Please write out the entries again, starting with the line with "scientific name: Cyphomandra" and going on through the line with "elevation (m): 1850". Swap "locality" for "place" and leave everything else unchanged.

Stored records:

====

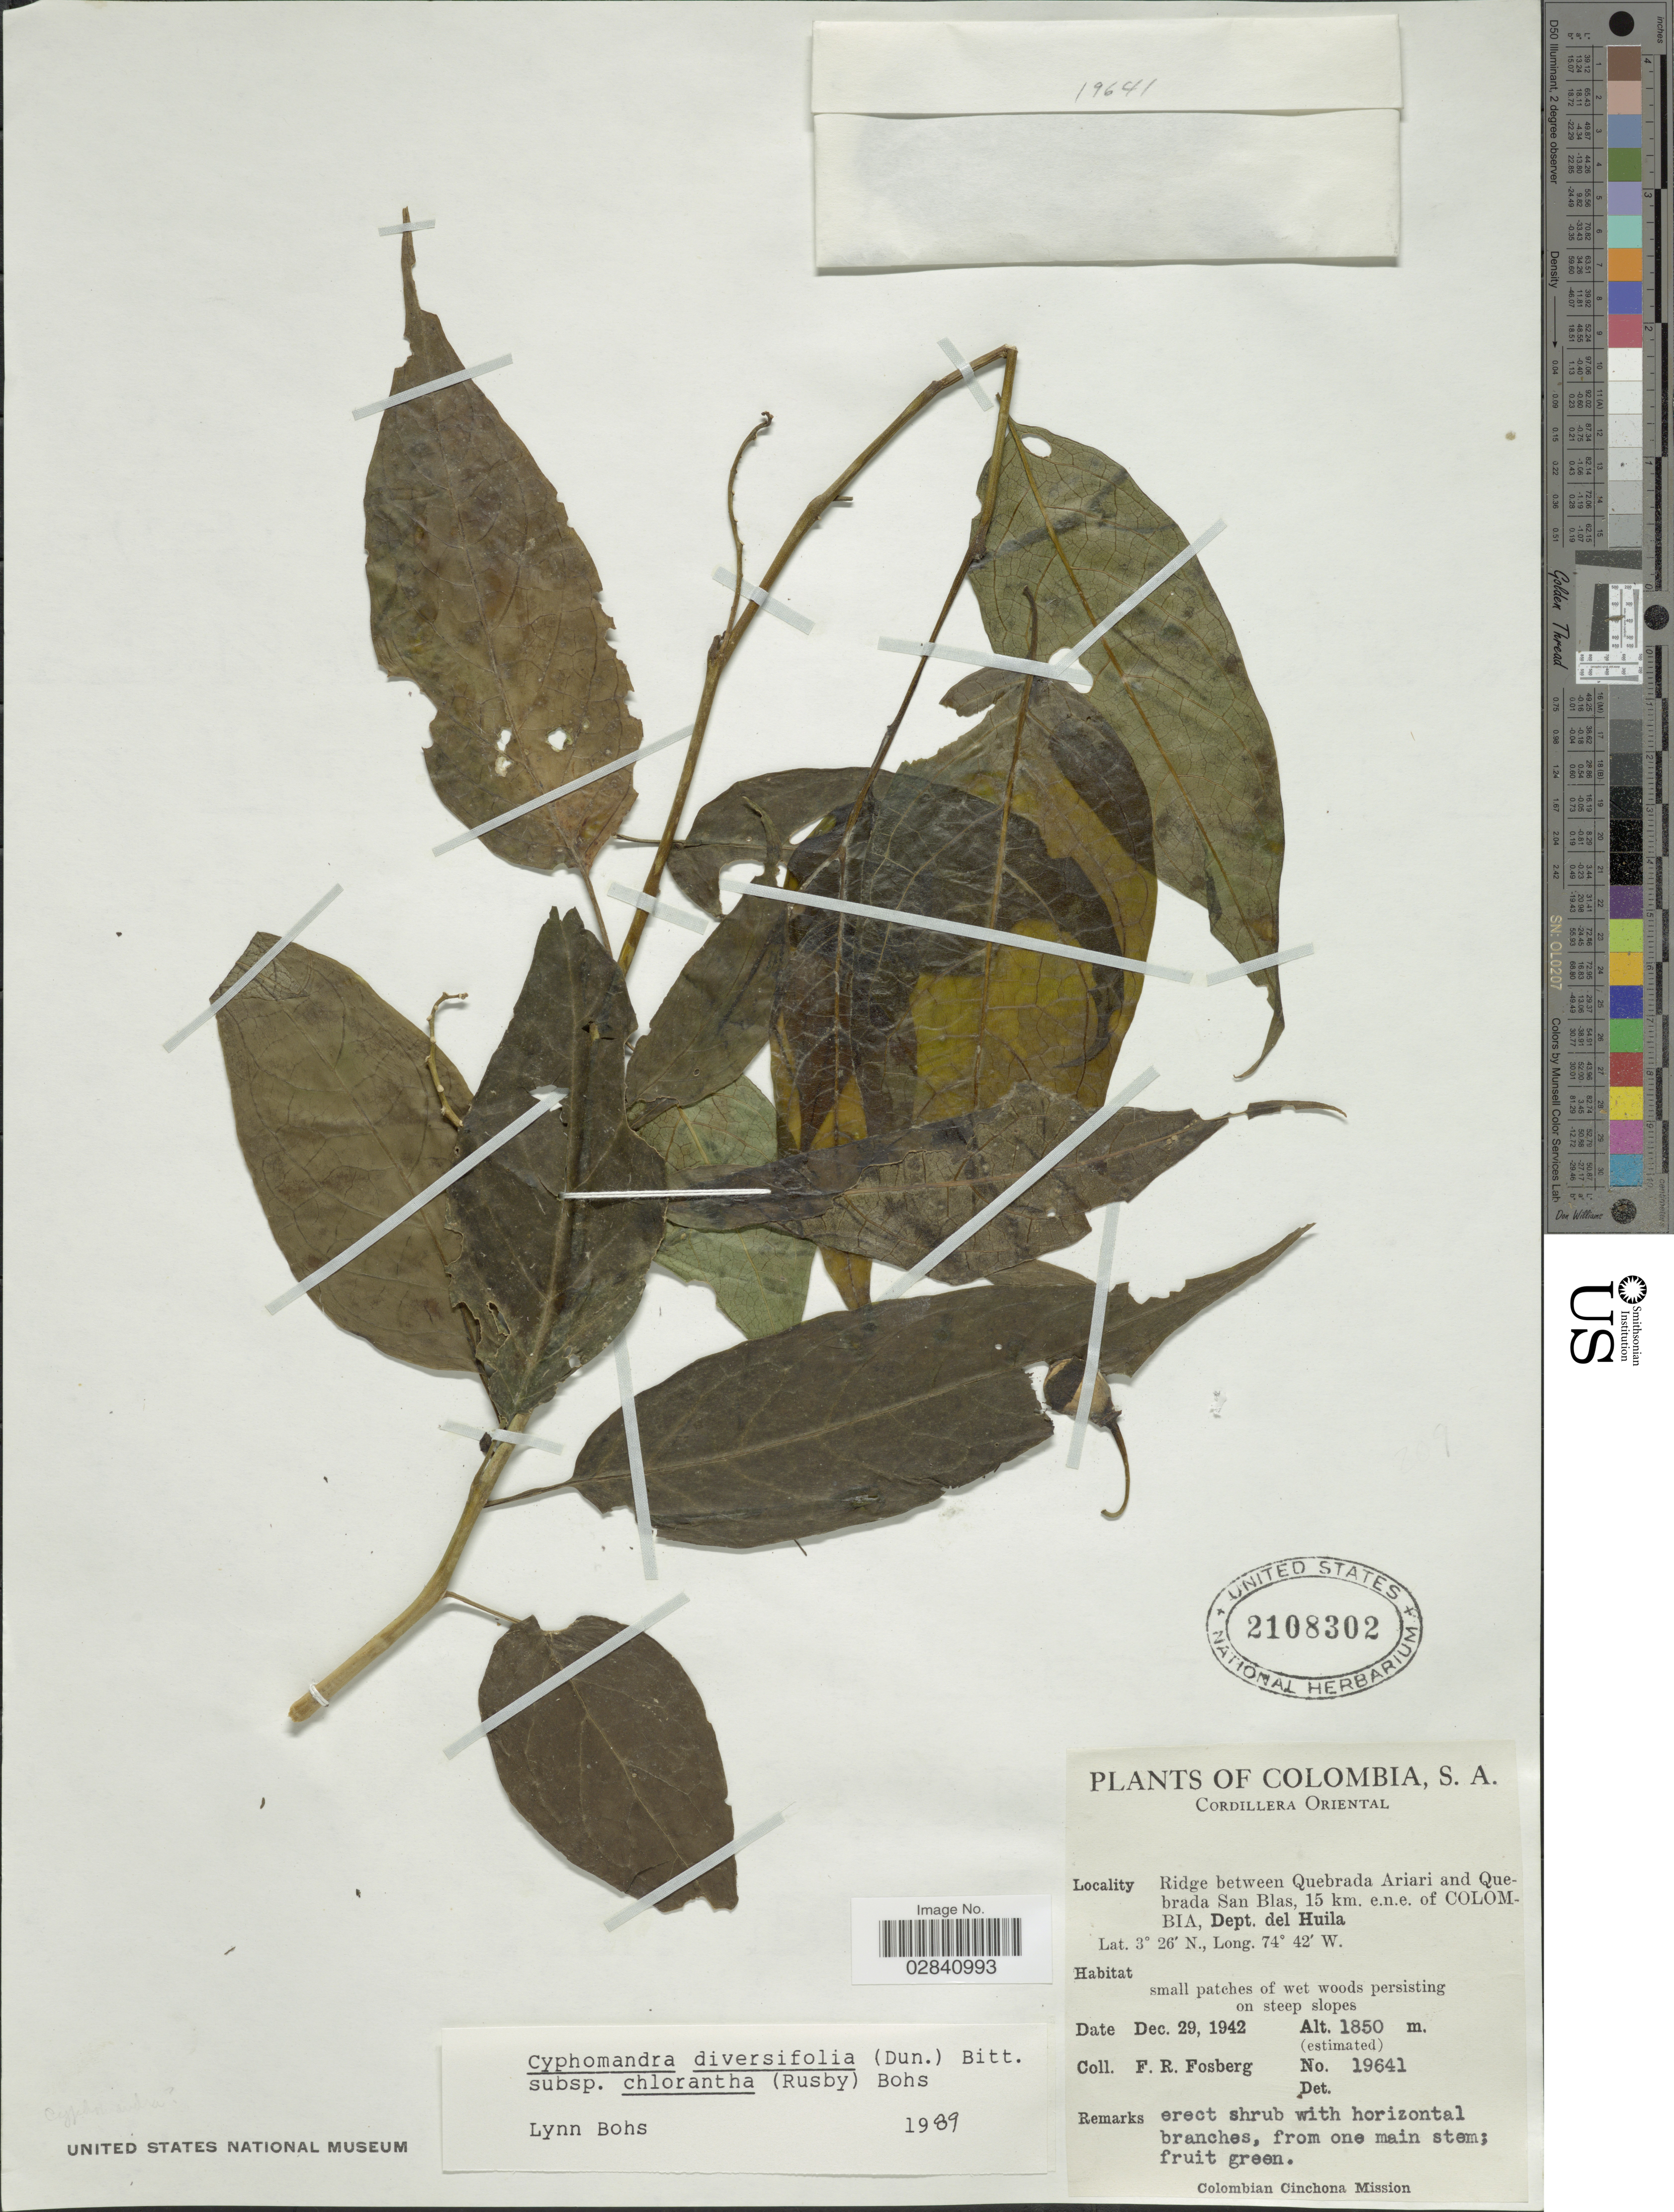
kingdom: Plantae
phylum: Tracheophyta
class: Magnoliopsida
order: Solanales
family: Solanaceae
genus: Cyphomandra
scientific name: Cyphomandra diversifolia subsp. chlorantha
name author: (Dun.) Bitt.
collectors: F. R. Fosberg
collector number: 19641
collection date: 1942-12-29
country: Colombia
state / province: Huila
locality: Cordillera Oriental. Ridge between Quebrada Ariari and Quebrada San Blas, 15 km. e.n.e. of Colombia, Dept. del Huila.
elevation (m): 1850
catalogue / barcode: US 2108302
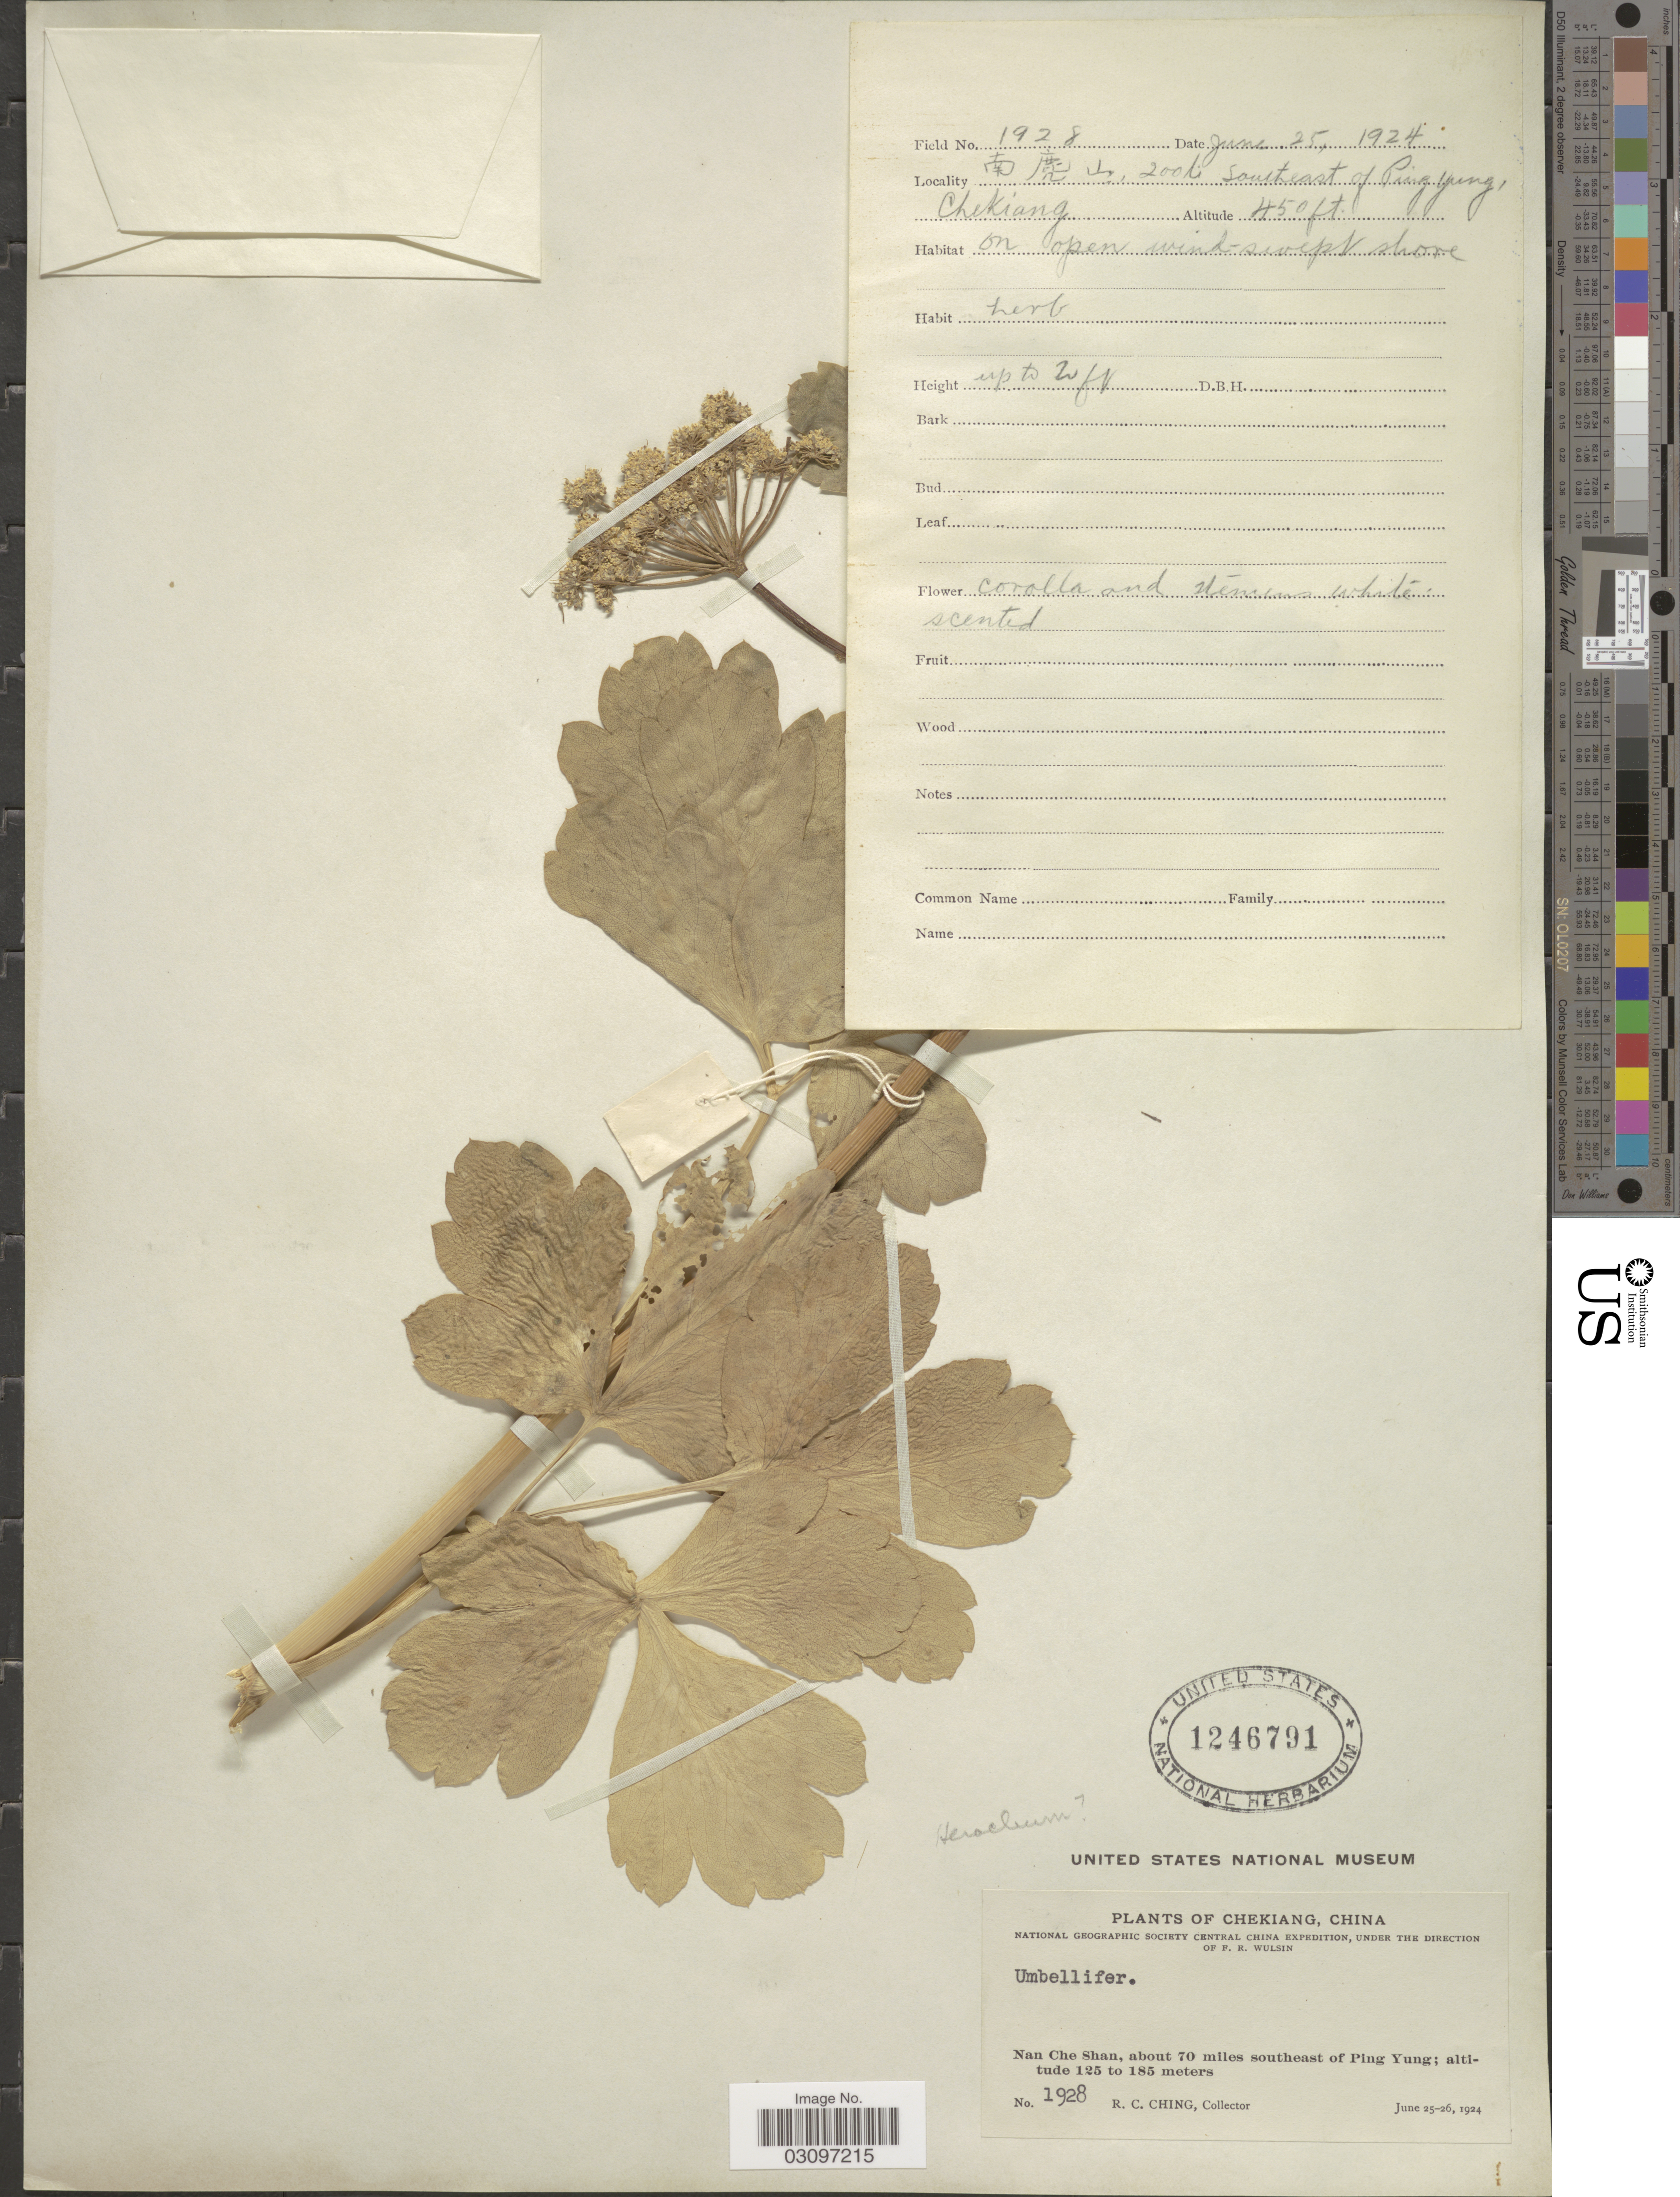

====

__The answer__.
scientific name: Cyphomandra diversifolia subsp. chlorantha
name author: (Dun.) Bitt.
collectors: F. R. Fosberg
collector number: 19641
collection date: 1942-12-29
country: Colombia
state / province: Huila
place: Cordillera Oriental. Ridge between Quebrada Ariari and Quebrada San Blas, 15 km. e.n.e. of Colombia, Dept. del Huila.
elevation (m): 1850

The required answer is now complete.